If somebody had told me on the first day of 2009 as I was cushioned safely in the bosom of love that true friendship provides, that in a year's time I would be sitting in a coffee shop in Vietnam, thousands of miles from all the people that have been integral to my enjoyment, and sometimes survival of life, I would have balked at the idea (and probably thrown up a little bit). Yet here I am.

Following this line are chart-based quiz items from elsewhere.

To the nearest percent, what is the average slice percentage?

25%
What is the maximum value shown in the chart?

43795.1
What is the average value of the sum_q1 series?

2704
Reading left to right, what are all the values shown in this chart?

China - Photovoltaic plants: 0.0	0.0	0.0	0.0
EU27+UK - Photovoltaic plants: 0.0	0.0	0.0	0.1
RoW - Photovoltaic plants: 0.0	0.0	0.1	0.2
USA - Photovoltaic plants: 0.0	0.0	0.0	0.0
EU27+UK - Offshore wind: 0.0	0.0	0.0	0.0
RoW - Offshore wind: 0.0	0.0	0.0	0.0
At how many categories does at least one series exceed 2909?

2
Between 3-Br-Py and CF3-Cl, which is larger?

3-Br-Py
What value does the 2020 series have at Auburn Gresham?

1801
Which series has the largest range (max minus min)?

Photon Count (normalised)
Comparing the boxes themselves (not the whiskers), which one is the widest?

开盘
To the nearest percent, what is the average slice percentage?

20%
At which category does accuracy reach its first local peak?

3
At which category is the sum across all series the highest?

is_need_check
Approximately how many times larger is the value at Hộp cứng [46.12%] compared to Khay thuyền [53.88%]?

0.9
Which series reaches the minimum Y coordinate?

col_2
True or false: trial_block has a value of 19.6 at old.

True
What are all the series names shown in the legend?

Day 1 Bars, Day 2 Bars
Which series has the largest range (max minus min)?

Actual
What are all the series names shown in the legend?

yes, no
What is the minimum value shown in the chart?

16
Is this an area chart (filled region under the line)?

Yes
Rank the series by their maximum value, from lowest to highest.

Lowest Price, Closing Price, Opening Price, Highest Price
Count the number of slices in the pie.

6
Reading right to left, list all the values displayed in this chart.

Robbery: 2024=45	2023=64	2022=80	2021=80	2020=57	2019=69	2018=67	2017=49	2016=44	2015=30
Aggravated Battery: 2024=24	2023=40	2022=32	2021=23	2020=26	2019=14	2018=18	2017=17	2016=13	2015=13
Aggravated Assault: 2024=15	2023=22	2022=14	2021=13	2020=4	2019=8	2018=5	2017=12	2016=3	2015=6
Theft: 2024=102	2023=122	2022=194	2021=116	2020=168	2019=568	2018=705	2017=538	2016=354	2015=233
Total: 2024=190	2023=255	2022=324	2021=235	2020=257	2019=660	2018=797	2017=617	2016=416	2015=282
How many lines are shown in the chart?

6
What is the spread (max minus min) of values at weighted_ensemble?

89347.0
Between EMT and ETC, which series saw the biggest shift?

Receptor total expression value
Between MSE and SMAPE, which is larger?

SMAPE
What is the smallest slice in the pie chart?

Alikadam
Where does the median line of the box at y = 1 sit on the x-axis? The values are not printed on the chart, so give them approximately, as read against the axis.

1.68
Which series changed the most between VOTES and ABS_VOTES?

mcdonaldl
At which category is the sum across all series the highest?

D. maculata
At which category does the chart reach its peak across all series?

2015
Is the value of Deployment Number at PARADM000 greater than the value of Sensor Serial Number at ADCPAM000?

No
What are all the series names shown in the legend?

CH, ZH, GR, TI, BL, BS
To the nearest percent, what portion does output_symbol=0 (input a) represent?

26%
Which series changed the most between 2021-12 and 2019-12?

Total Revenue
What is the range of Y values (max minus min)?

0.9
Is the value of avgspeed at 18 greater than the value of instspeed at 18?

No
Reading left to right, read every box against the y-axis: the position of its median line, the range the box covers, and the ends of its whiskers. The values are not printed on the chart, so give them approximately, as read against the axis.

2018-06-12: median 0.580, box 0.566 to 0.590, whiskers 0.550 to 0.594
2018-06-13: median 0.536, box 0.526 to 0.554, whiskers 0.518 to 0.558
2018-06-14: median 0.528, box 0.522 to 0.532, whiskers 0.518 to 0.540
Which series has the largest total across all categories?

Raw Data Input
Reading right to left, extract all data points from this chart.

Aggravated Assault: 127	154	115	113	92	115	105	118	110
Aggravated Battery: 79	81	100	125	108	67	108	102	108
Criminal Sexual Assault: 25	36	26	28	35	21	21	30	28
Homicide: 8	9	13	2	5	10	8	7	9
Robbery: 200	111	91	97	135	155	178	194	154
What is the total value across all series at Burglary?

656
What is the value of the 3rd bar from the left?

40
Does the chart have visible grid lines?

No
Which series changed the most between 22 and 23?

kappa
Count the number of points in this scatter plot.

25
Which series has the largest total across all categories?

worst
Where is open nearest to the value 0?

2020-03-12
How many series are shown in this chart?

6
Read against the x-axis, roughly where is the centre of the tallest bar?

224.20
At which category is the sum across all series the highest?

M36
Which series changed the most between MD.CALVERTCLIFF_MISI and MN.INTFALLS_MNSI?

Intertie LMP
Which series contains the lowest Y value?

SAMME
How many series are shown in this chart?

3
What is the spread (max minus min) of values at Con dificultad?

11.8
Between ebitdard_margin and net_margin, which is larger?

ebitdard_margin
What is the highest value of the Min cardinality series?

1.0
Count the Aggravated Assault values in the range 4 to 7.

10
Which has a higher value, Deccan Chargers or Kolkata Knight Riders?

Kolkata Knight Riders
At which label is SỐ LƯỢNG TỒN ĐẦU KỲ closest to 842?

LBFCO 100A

New Year's Eve in Saigon was what can only be described as SPECTACULAR. Firstly, I have never seen anywhere so decorated. I said to Ella that it was as though someone on the Street Care team at Ho Chi Minh City Council opened a cupboard at work and found 10 billion fairy lights, 5 million multi-coloured balloons, a million Vietnamese flags and thought 'what are we gonna do with this lot?! Oh fuck it, let's put 'em all up.' Traffic came to a standstill, the streets were packed back-to-back with human bodies of numerous nationalities, music from competing bars blared from huge speakers erected on street corners, the confetti and spray foam sellers had the best sales figures of their lives, strobe lights illuminated the sky and at midnight everyone embraced and danced and cheered - it was the photo opportunity of Chinese tourists' dreams.
Ella and I covered ourselves in glitter and went to the Golden Dragon Water Puppet Theatre earlier on in the evening which was hilariously entertaining and simultaneously baffling (are the puppeteers under the water wearing scuba suits and oxygen tanks on their backs we pondered?!) before meeting Hitan, a friend we'd made in Sihanoukville, plus two heart-breakingly gorgeous Swedish girls who we had met the previous day on a tour of the Mekong Delta. The Delta tour consisted of eating coconut candy, rowing through canals in wooden kayaks wearing cone-shaped straw hats, listening to local musicians over honey tea, taking in the scenery from a river barge, and for me only... getting lost on an island jungle walk, jumping out the way of a large black snake, being chased by an angry territorial dog, and then hitching a ride with a Mekong local on her motorbike back to the confines of the tour group! Ella was sensible and had cycled round the island with the rest of the group rather than playing Indiana Jones like yours truly, and while I was having 'real cultural experiences' she had got chatting to the beautiful Kattis and Emelie, thereby recruiting fellow NYE revellers for the next evening.
So that was how I spent my last days of 2009, a year that I am partly relieved to see the back of, but mostly grateful for - it was the year that showed me what I am capable of facing with the unwaveringly loyal aid of those that love me, and safe in the knowledge of their unconditional steadfast support, 2009 gave me the courage to leave them. I'm here having the time of my life, and in spite of distance, they are there for me as I for them - this is the reason 2010 will be OK.